A eso sigue un silencio tan largo que Leonor vuelve la vista hacia Marie, quien la mira a la cara sin inmutarse; entonces la reina dice con una sonrisita que, desde luego, ha quedado demostrado que tuvo buen ojo al mandar allí a Marie, no pedirá perdón por haber hecho lo que dios le ordenó.

Marie deja que el silencio se prolongue hasta que la reina hace un gesto de impaciencia y entonces la abadesa cede y dice por fin que sí, por supuesto que utilizan la oración, la oración es el producto más refinado de cualquier abadía. Poseen tanto excedente de rezos que sus monjas tienen garantizados generosos beneficios a cambio de sus oraciones.

Pero, dice Marie, también luchan con oro. Y en grandes cantidades, lamenta decir. Le encargan canciones e historias que se cantan por las calles. Está inundando las calles de Londres, París y Roma con cantos y rumores sobre la piedad de las hermanas y la fuerza de la abadía y la propia santidad de Marie, así como sobre el imponente y milagroso laberinto que han creado. Se ríe. Dinero e historias. Información y simpatía. No puede haber defensa posible contra semejante guerra. Fue la misma Leonor quien se lo enseñó a Marie.

La reina agarra con fuerza la copa y apura el vino, pensativa. En voz baja, añade vaya, vaya, qué niña tan lista esta Marie.

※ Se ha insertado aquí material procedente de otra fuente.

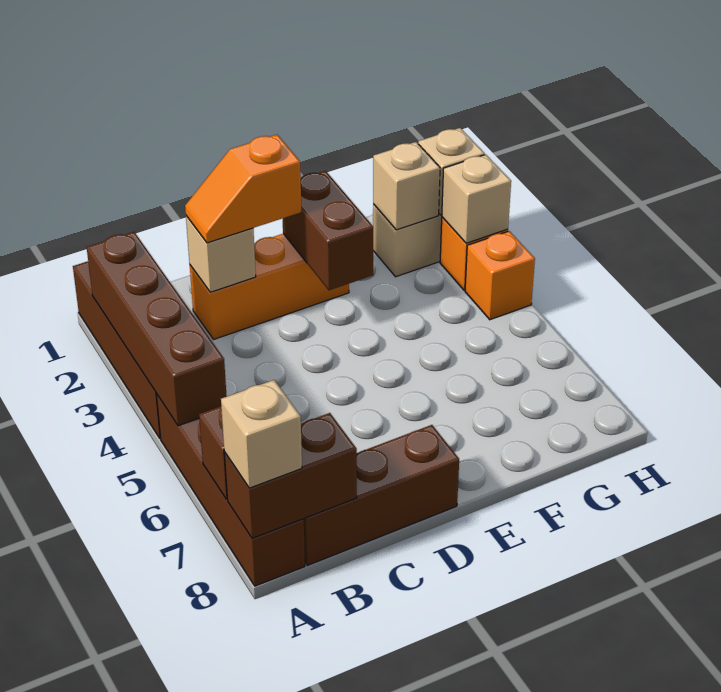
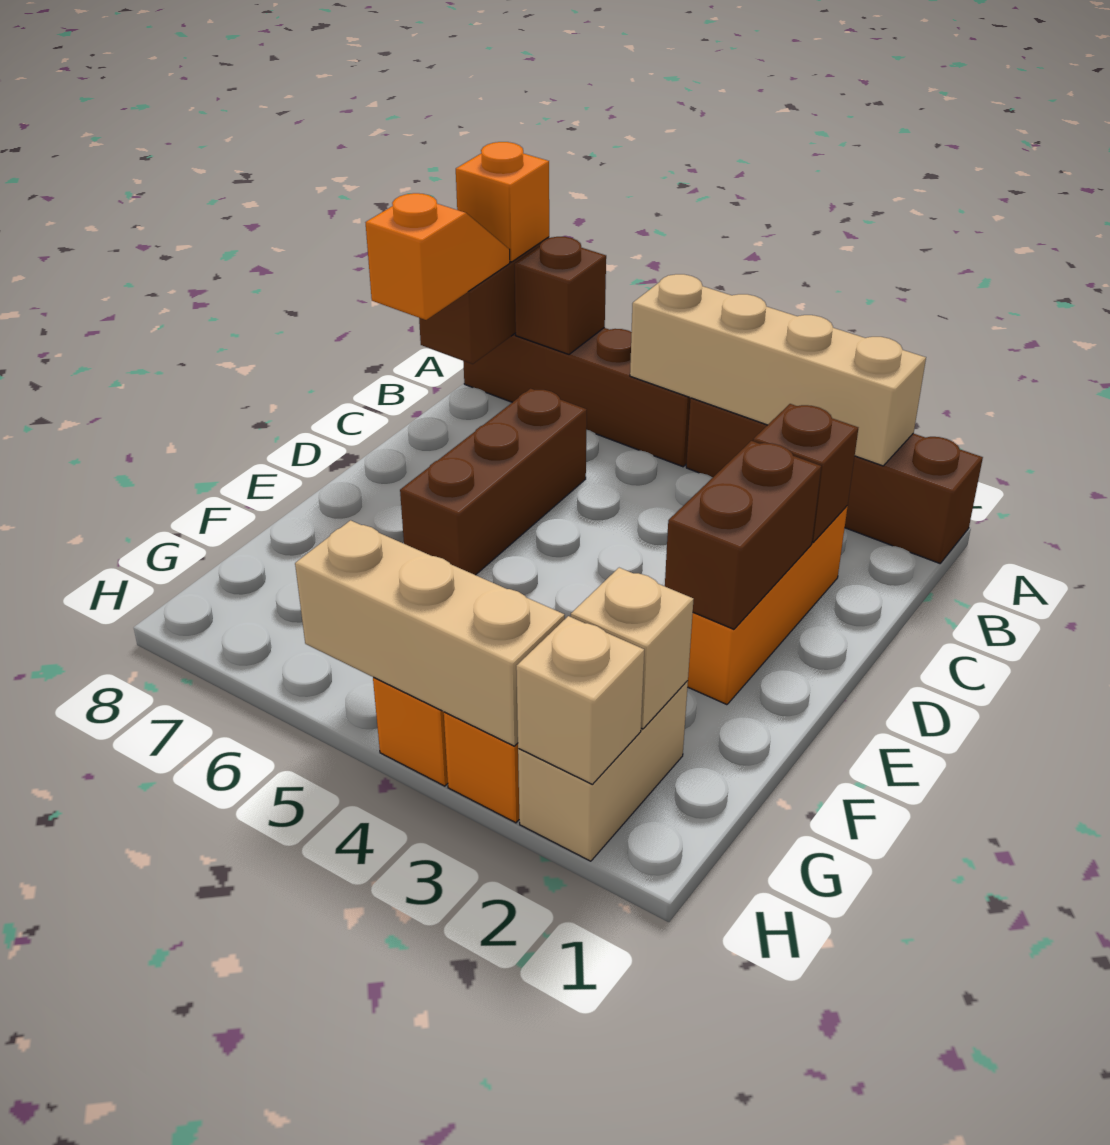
brown brick A2:A5 level 2 -> tan brick A2:A5 level 2
tan brick A8 level 3 -> orange brick A8 level 3
brown brick B8:D8 level 1 -> brown brick C6:E6 level 1
tan brick C2 level 2 -> brown brick C2 level 2
orange slope C2:D2 level 3 top D -> orange slope B8:C8 level 3 top C
brown brick E2:E3 level 2 -> brown brick D2:E2 level 2
tan brick H3 level 2 -> tan brick H3:H5 level 2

Marie se dice para sus adentros, muy seria, calma, porque hace décadas que no es una niña y porque su corazón se ha elevado y ha levitado a raíz de la alabanza. Pues una vez plasmó su alma en el pergamino y la reina hizo oídos sordos. Recuerda el dolor sentido tanto tiempo atrás, se recrea en él, de modo que la antigua rosa del odio, del amor, florece en ella y vuelve a abrirse.

Esa noche, Marie es incapaz de dormir sabiendo que la reina está tan cerca, apenas las separa una pared de la posada; se levanta para los maitines en la catedral y se queda en el templo hasta las laudes, rezando. Le encantan las voces de sus monjas, pero la polifonía de ese coro del capítulo catedralicio le provoca escalofríos; esa clase de música le parece más próxima a los cantos de los ángeles.